Structure can be induced in not only videos, but in audio, images, and text blobs also. Inducing structure in unstructured sets of data will enable deeper context-based searches in which the user can not only search on superficial attributes like file title but also on actual semantic meaning of the content inside the videos, audios and other content.
Techniques for structuring the unstructured
Machine Learning is the key tool for inducing structure in unstructured data. Natural language processing can be used easily to structure a massive blob of text. Recent advancements in natural language processing enable us to use deep learning tools known as ‘word embeddings’ to create highly accurate language models. These language models are essentially weights assigned to connections in a neural network with non-linear activations that are often deep layered. These language models are combined with techniques like generative recurrent networks to cluster, classify and summarize text.
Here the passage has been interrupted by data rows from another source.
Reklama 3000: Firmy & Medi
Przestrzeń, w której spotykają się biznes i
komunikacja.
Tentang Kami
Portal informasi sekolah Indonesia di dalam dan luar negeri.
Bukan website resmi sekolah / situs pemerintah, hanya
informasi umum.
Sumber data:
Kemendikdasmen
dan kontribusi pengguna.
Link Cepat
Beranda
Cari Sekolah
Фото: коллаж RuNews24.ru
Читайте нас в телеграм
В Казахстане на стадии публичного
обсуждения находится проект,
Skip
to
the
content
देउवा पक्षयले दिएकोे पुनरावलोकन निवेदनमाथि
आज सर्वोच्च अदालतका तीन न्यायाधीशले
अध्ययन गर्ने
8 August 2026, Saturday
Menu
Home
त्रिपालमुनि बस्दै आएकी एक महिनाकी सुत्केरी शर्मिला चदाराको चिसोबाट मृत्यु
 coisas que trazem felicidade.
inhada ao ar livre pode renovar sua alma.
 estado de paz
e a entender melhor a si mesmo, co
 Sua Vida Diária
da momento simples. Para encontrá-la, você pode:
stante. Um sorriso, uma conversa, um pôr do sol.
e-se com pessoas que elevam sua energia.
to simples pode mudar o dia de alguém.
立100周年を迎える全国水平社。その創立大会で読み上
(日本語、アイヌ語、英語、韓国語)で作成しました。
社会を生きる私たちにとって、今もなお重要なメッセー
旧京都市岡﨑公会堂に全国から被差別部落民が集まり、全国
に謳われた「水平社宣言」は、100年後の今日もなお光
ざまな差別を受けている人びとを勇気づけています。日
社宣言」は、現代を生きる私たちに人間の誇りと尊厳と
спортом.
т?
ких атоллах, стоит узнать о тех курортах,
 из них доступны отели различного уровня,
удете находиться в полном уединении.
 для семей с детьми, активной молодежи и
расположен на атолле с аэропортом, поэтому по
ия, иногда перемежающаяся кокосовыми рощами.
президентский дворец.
Recurrent neural networks are being used extensively to process audio. Recurrent nets tap on the assumption that statistical distribution of a sound file remains the same throughout the file. A neural network built using this concept is a recurrent network that is very effective in parsing and inducing structure in sound files.
Image processing has also highly benefited from recent advancements in deep learning, through the refinement of a specialized neural network which is known as the Convolutional Neural Network or CNN. CNNs leverage spatial/time-domain repetitive nature of speech and images to create neural networks, which need far lesser connections than the fully connected neural network.
This makes training CNNs much easier and it requires much less data. CNNs can be very effectively used for structuring images and video. Pre-trained CNNs are also available in the public domain over which specialized CNNs can be built for specific tasks using specialized data training.
Recently, CNNs have also been applied to videos with a high success rate. Like images, CNNs treat videos as a layer of multiple image frames, which are then processed like a multidimensional image. CNNs have been used to tag objects in images and videos both, with a very high accuracy.
As the volume of data grows, so will its complexity. More complex data means that structuring it will become a complicated affair over time. Fortunately, there have been great advancements in techniques for structuring data and as computational power grows and computation becomes cheaper and more available, it will be possible for us to parse out massive amounts of unstructured data floating in the virtual space in the internet like unmined gold.